Document:
++++++++++
Conventional monitoring approaches for aquatic vegetation—such as field sampling—yield accurate results but demand substantial time, labor, and material resources, and they are often incapable of capturing the continuous spatial distribution of vegetation [11]. In contrast, remote sensing techniques offer rapid and cost-effective monitoring capabilities, enabling the acquisition of large-scale spatial information. Moreover, the traceability of remote sensing imagery provides a solid foundation for long-term monitoring of aquatic vegetation.

The classification of aquatic vegetation primarily relies on three types of features: spectral characteristics, spectral indices derived from them, and texture features. Emergent and most floating-leaved vegetation display typical vegetation spectral profiles, with canopy spectra mainly influenced by factors such as canopy coverage, structural attributes, and biochemical parameters. Their spectral signatures are characterized by low reflectance in the blue and red regions and high reflectance in the green and near-infrared regions [11,12]. In contrast, the spectral behavior of submerged vegetation is additionally affected by aquatic environmental factors, including water transparency, depth, chlorophyll-a concentration, and suspended sediment concentration. As a result, submerged vegetation generally exhibits lower reflectance in the visible bands compared to emergent vegetation, floating-leaved vegetation [11,12]. All three aquatic vegetation life forms display pronounced surface roughness and textural characteristics.
++++++++++
Material provided:

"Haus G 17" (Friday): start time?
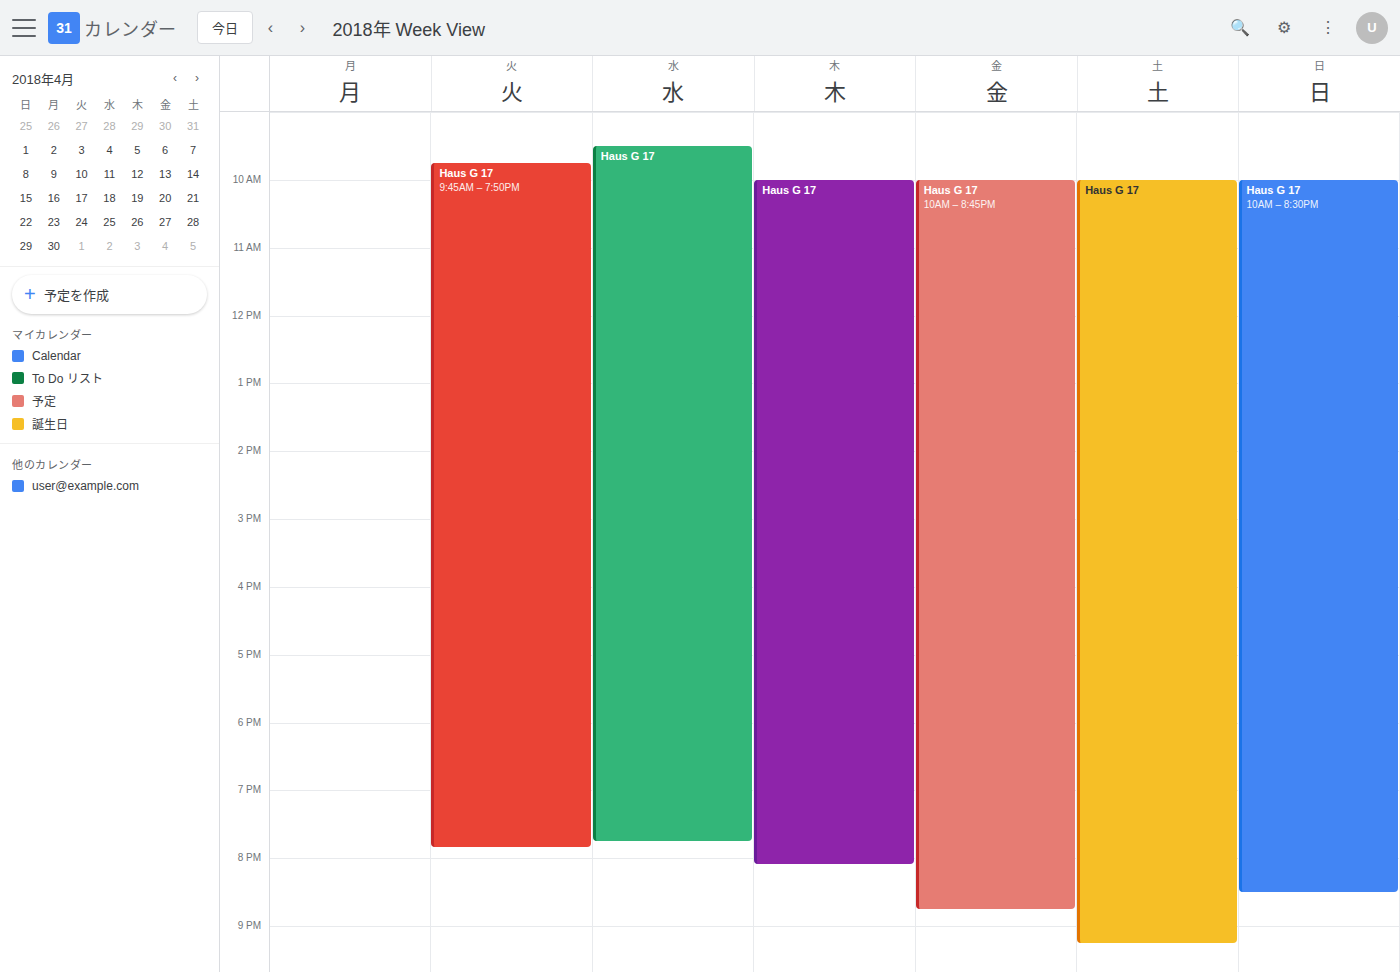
++++++++++
Set task A:
Quote the aquatic vegetation passage between "Conventional monitoring approaches" and "of aquatic vegetation.", inclusive.
Set task B:
According to the aquatic vegetation passage, in which regions do the spectral signatures of emergent and most floating-leaved vegetation show high reflectance?

Solution A:
Conventional monitoring approaches for aquatic vegetation—such as field sampling—yield accurate results but demand substantial time, labor, and material resources, and they are often incapable of capturing the continuous spatial distribution of vegetation [11]. In contrast, remote sensing techniques offer rapid and cost-effective monitoring capabilities, enabling the acquisition of large-scale spatial information. Moreover, the traceability of remote sensing imagery provides a solid foundation for long-term monitoring of aquatic vegetation.

Solution B:
The green and near-infrared regions.